United Methodist Church and Resistance to Political Oppression

David Scott recently wrote a blog post asking how the decline of democracy and growing authoritarianism will affect the United Methodist Church. Robert Hunt responded in a comment that while it is a good question, it is “an equally good question whether Methodists have any influence in opposing authoritarian regimes and promoting democracy.”

Dr. Hunt suggested that “most Methodist leaders and their followers are either detached from politics or are actually comfortable with authoritarian leaders – as long as they do not directly affect Methodist life.” I am sad to say that I agree with the assumption of Dr. The junta that church leaders today are probably fine with trends toward authoritarian governments as long as they continue to benefit or refrain from major interference in religious practices or services.

There were, however, moments in the history of the United Methodist Church when the opposite was true – when the Methodists worked to oppose political domination and in the name of freedom. The era of decolonization was just such an era.

Liberation movements in the late colonial period were supported and even led by church leaders in their struggle to define and achieve self-determining rule as their postcolonial reality. There was no great trust in democracy as an antidote to colonialism, given the history of cooperation between democracies and colonial authorities. Instead, independence movements sought inspired leaders in indigenous sources and found some in mission-founding churches, such as the UMC, that had successful educational programs to create them.

In Mozambique, Methodist-educated Eduardo Chivambo Mondlane became the first black Mozambican of his generation to enroll at the University of Lisbon, where he collaborated with other African students involved in the formation of national liberation movements. He was the founder and first president of the Mozambican Liberation Front (FRELIMO), a political and military movement that eventually succeeded in overthrowing the Portuguese dictator Salazar and establishing the first postcolonial government in Mozambique.

UMC has experienced opportunities to collaborate with the new government of Mozambique, which has benefited from their educational and social programs. Debt to Methodist Mondlane, who fell before the assassin, was often recognized in ceremonial occasions when United Methodist leaders in the country and government officials shared the same public platforms.
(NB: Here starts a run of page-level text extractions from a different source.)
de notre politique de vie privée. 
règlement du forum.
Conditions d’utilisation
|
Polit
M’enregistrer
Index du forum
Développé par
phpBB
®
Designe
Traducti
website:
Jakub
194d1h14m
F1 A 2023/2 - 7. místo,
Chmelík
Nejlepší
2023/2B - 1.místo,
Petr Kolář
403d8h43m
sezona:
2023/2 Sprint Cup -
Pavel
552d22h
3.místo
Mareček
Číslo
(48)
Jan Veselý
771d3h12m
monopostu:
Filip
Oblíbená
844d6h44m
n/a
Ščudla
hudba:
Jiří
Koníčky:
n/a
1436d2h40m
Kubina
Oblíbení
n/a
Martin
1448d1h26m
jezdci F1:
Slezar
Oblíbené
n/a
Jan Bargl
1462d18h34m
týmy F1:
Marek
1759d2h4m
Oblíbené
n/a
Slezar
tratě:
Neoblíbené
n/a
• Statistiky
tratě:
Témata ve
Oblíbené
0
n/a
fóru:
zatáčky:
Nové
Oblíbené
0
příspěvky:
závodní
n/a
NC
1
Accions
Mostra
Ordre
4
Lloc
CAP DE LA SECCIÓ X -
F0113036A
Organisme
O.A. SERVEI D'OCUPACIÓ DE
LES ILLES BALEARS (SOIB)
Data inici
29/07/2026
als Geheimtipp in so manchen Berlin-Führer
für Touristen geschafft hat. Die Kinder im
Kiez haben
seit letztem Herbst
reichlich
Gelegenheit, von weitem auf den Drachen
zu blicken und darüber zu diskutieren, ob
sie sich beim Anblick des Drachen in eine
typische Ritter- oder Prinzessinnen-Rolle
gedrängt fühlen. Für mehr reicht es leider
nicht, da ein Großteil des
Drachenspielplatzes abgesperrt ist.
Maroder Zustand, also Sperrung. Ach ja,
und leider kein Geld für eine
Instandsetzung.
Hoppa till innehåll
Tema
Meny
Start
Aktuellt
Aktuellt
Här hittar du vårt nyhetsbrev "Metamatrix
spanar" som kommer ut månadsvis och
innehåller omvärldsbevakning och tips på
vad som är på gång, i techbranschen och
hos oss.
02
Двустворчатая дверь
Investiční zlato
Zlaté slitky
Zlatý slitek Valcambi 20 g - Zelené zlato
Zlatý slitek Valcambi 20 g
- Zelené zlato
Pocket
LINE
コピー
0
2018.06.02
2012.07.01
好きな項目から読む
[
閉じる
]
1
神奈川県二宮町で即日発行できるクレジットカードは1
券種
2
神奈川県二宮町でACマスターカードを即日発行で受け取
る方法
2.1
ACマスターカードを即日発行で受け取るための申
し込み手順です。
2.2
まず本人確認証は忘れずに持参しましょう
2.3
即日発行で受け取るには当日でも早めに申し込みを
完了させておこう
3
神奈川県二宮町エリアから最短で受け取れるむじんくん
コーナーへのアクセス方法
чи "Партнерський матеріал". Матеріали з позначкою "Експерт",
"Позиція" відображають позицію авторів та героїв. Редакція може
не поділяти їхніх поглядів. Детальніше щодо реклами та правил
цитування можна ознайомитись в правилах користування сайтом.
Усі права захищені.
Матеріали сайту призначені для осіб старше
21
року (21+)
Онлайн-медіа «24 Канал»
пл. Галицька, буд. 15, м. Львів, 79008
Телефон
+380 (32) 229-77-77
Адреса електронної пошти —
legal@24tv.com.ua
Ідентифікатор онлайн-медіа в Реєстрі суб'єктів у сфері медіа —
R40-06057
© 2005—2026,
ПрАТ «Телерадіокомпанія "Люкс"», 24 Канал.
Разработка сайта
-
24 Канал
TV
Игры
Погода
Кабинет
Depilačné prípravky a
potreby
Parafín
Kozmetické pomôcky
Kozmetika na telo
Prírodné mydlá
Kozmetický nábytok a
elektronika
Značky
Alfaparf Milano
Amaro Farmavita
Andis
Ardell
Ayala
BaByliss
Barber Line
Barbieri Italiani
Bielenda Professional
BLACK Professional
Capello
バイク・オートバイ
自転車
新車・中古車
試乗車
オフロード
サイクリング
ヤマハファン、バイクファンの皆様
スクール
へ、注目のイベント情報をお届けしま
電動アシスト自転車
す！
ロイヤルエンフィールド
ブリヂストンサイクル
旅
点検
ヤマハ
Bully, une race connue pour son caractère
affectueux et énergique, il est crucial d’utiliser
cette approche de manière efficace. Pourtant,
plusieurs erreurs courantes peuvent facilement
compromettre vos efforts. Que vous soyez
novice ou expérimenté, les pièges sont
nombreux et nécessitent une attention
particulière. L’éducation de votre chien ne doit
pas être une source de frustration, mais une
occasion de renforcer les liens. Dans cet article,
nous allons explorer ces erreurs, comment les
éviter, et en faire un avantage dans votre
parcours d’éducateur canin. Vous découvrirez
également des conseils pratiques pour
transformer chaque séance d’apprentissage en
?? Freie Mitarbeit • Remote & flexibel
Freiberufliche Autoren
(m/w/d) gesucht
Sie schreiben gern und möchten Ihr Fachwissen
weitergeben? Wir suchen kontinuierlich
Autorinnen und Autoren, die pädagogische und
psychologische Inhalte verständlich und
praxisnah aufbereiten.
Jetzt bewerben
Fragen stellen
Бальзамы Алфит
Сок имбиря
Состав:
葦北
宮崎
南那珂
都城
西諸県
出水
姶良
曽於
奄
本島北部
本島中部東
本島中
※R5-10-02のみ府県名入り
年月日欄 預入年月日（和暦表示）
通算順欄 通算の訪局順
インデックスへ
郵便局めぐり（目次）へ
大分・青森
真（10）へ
In Angola, dr. Agoutino Neto, a doctor of medicine, son of a United Methodist pastor, and a former crusader scholar like Mondlane, became head of the People’s Movement for the Liberation of Angola. He had a deep vision of a self-determining alternative to Portuguese control and worked to plant it village by village, a process in which countless United Methodists gave leadership, sometimes resulting in death and imprisonment. Along with Net’s imprisonment was the imprisonment of the Rev. Emilio de Carvalho, the first indigenous bishop of the UMC in Angola. The MPLA has today become and remains the ruling party despite long-standing civic and rebel challenges that reflect the political interests of the Cold War in the region.

The governments of no country today rank high on the scale of democratic influence, although they are moving in that direction every decade. But it is their departure from controlling colonial rule through leadership derived from church leaders and members who have sacrificed their lives for a new future and hope for their people that is worth remembering as we look at current trends in governance patterns that may seem daunting. .

Will this history reappear in the critical contexts in which UMC is engaged? He would hope that activity within the denomination base in the United States will give some signs of awakening to nationalism. If the charisma of a church leader is needed, we should pray for a return like Bishop G. Bromley Oxnam who was a militant against political repression during the Red Scare period of the late 1940s and ’50s.

But the current trend toward authoritarianism has been embraced and successfully led by evangelical groups who are not ashamed to support self-serving political strategies instead of advocating for or protecting the goodwill of all who are governed. They have yet to be challenged by the major churches that carry the Oxnam heritage, but choose silence. Will United Methodists remain silent in the face of such a slide towards authoritarianism?

Reverend Robert J. Harman is the Executive Director of the Mission retired from the Main Board of Global Ministries. He is the author of the book “From Mission to Mission – History of the United Methodist Church from 1968-2000.” This post responds to David Scott’s recent post, “The United Methodist Church and Declining Democracy.”